The ATS should work in the same way. In its 2004 decision in Sosa v. Alvarez-Machain, the Court rightly said that the ATS is only a jurisdictional statute – specifically noting its “strictly jurisdictional nature” – that did not create a statutory cause of action. (Indeed, the Court quoted Professor William Casto’s observation that the contrary idea was “simply frivolous”). That is apparent from the ATS’s plain text (which speaks only of jurisdiction). It’s also apparent from the ATS’s statutory context. The statutory predecessors of the modern ATS and the modern alien diversity statute were both part of the same enactment, the Judiciary Act of 1789 (Section 9 and 11, respectively). By their text, both speak only to jurisdiction; there is no reason to think they were intended or understood to operate differently. And no one has ever thought that the alien diversity statute creates a federal cause of action.
And two key points from later on:
Two questions remain about the ATS, but they are easily answered.
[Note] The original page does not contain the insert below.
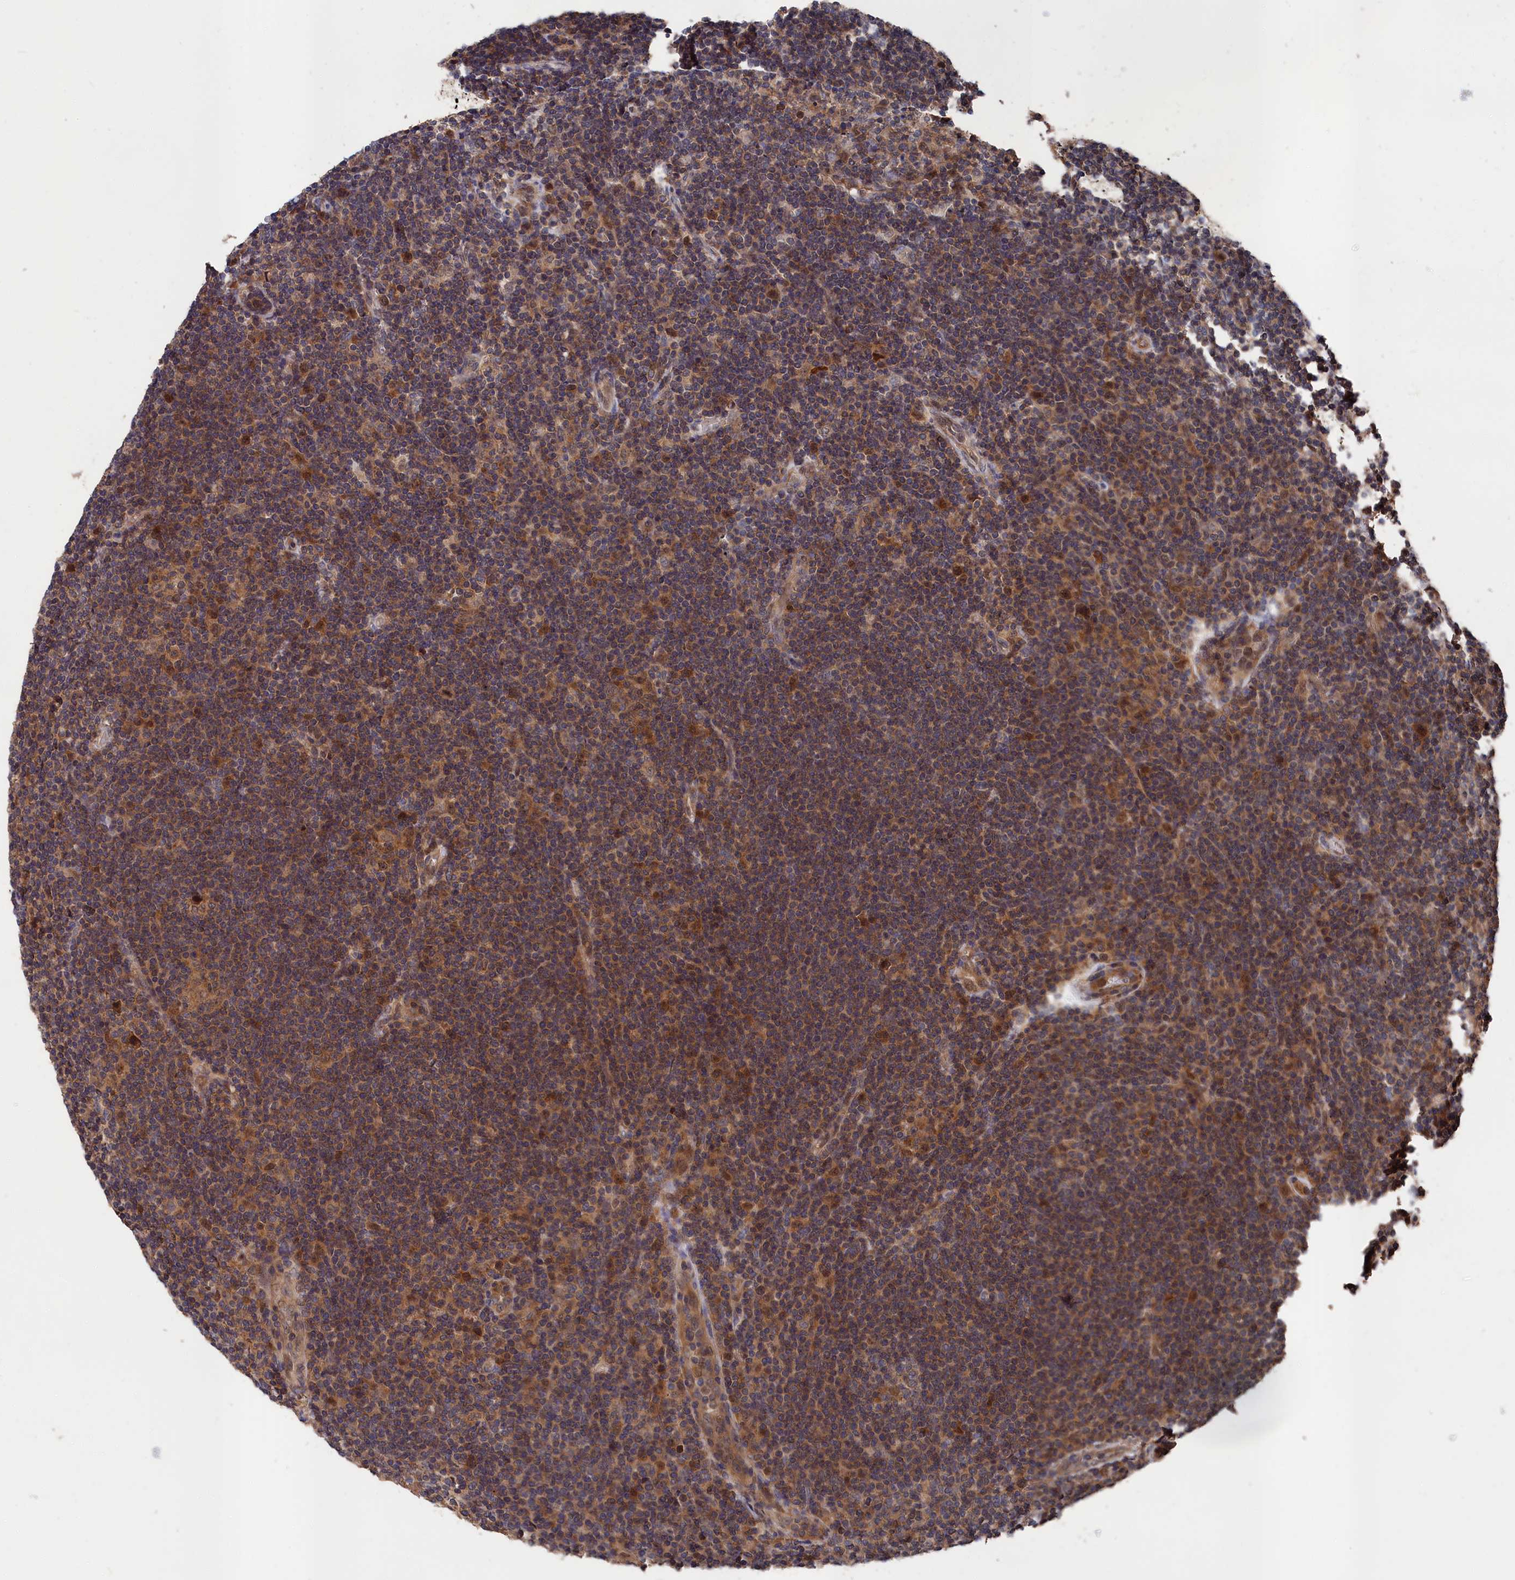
{"staining": {"intensity": "weak", "quantity": "25%-75%", "location": "cytoplasmic/membranous"}, "tissue": "lymphoma", "cell_type": "Tumor cells", "image_type": "cancer", "snomed": [{"axis": "morphology", "description": "Hodgkin's disease, NOS"}, {"axis": "topography", "description": "Lymph node"}], "caption": "Approximately 25%-75% of tumor cells in lymphoma demonstrate weak cytoplasmic/membranous protein staining as visualized by brown immunohistochemical staining.", "gene": "RMI2", "patient": {"sex": "female", "age": 57}}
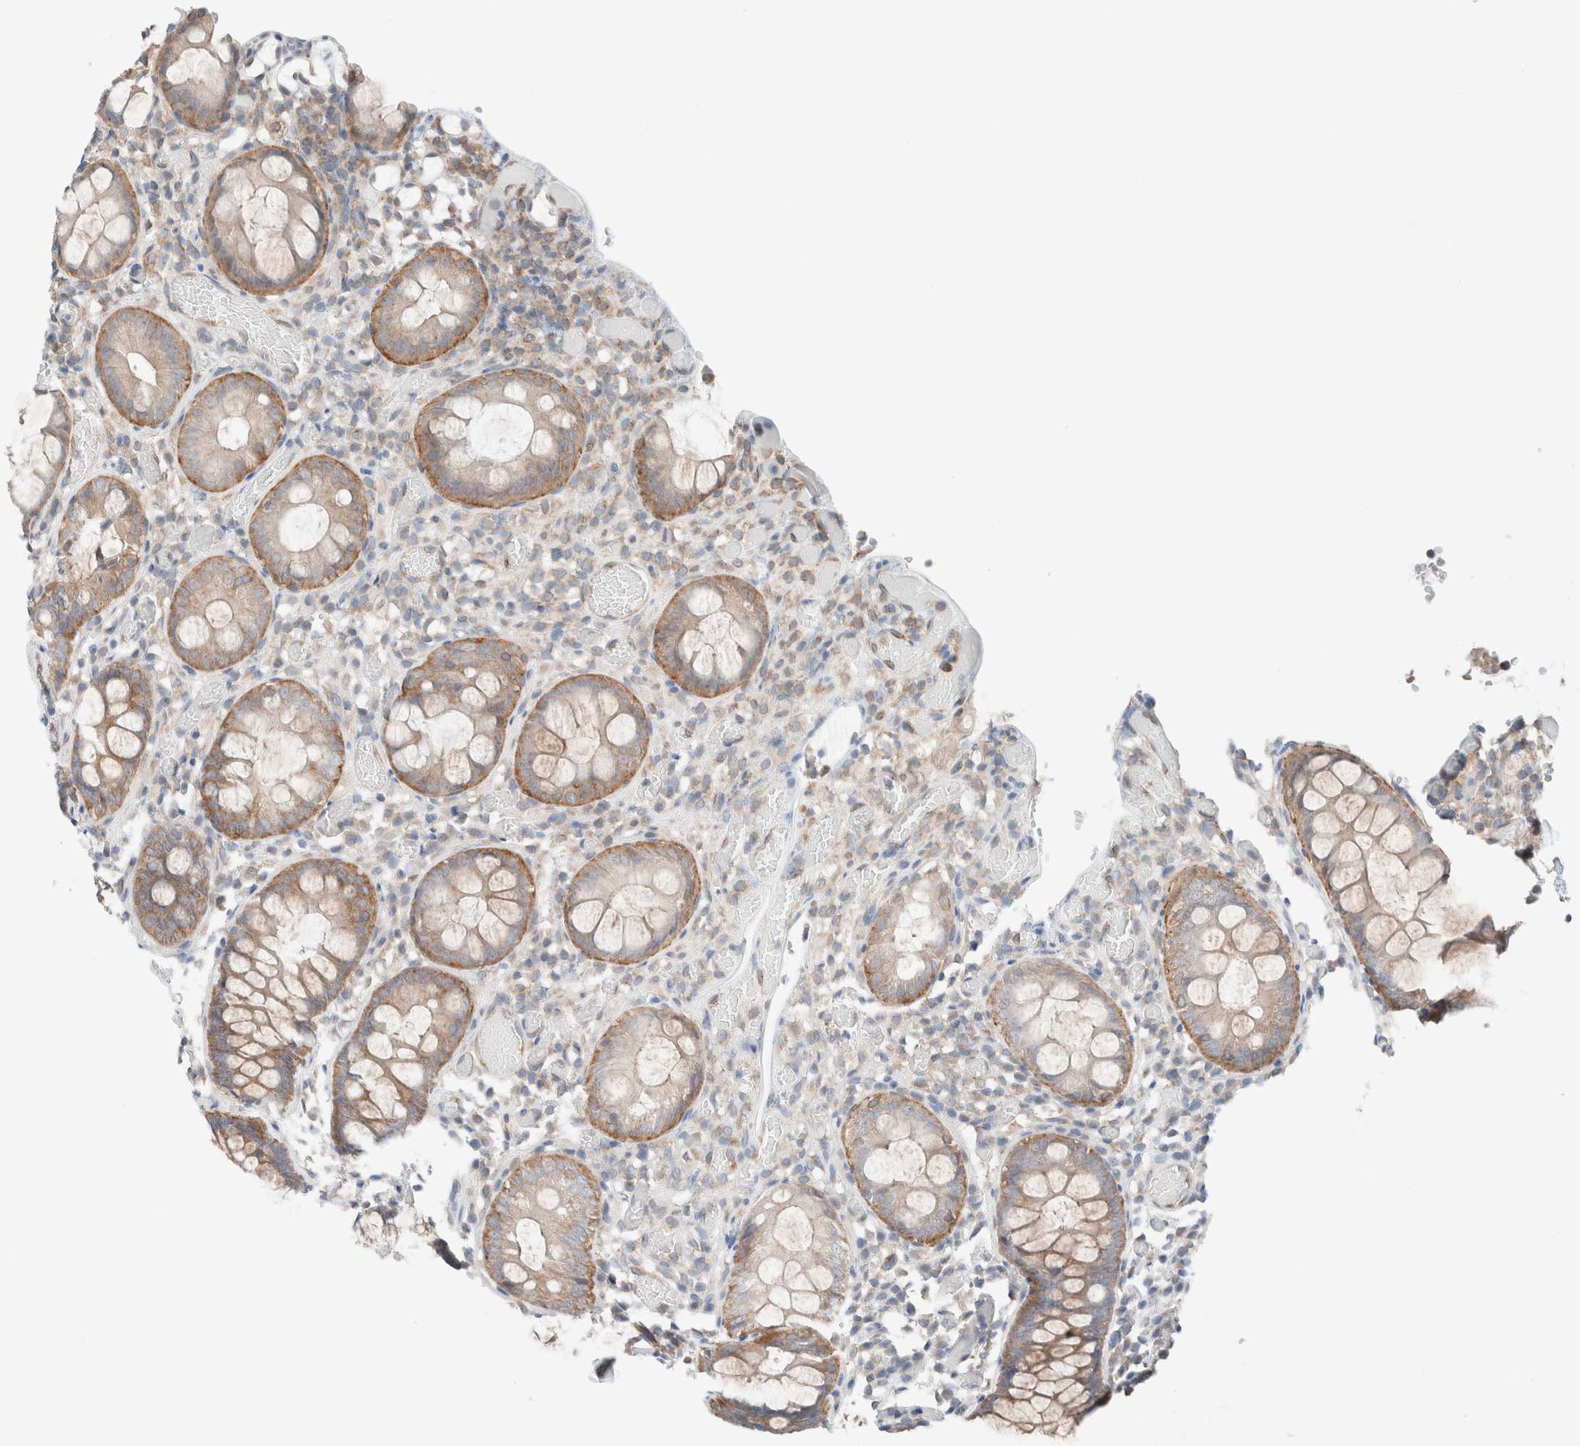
{"staining": {"intensity": "negative", "quantity": "none", "location": "none"}, "tissue": "colon", "cell_type": "Endothelial cells", "image_type": "normal", "snomed": [{"axis": "morphology", "description": "Normal tissue, NOS"}, {"axis": "topography", "description": "Colon"}], "caption": "Immunohistochemical staining of unremarkable human colon displays no significant positivity in endothelial cells.", "gene": "CASC3", "patient": {"sex": "male", "age": 14}}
First, if it is duplicative of the alien diversity statute, why was it enacted? The answer is that it is not duplicative: unlike the alien diversity statute, it does not have an amount-in-controversy requirement. Thus it served a narrow purpose in the design of the 1789 Judiciary Act: it allowed claims in federal court for torts in violation of international law where the claimed damages were less that the statutory minimum for diversity jurisdiction. (I develop this analysis in more detail here). Its narrow purpose may seem odd today, after it has become the subject of so many modern high-profile cases. But that narrow purpose accounts for its relative obscurity in its first two centuries.
Second, what about ATS cases in which alien diversity jurisdiction is lacking because the plaintiffs and defendants are all aliens? (Unlike modern alien diversity jurisdiction, the ATS on its face does not require a U.S. citizen party). Justice Neil Gorsuch answered this question in his concurrence in Jesner: in the 1789 Judiciary Act, alien diversity jurisdiction also did not require a U.S. citizen party, but in Mossman v. Higginson in 1800, the Court held that because Article III of the Constitution required a U.S.-citizen party, it would read the diversity provision to do so as well (Congress later amended the statute to conform to Mossman). The ATS – also part of the 1789 Judiciary Act – should be treated in the same way.
In conclusion:
In sum, Nestlé/Cargill is about the alleged complicity of U.S. corporations in harms that occurred in Côte d’Ivoire. The claims thus typically should be governed by Côte d’Ivoire law. One way to get to that result is to say that the ATS does not apply to extraterritorial harms even if some incidental conduct occurred in the United States (and that seems to be the Court’s likely path after Kiobel). Plaintiffs could then claim federal jurisdiction under the alien diversity statute instead, with a cause of action under Côte d’Ivoire law. But the better path would be to say that while the ATS may provide jurisdiction even as to extraterritorial claims, it does not provide causes of action and so (in this case) it does not add anything. This is an alien diversity jurisdiction case; the ATS need not have become involved.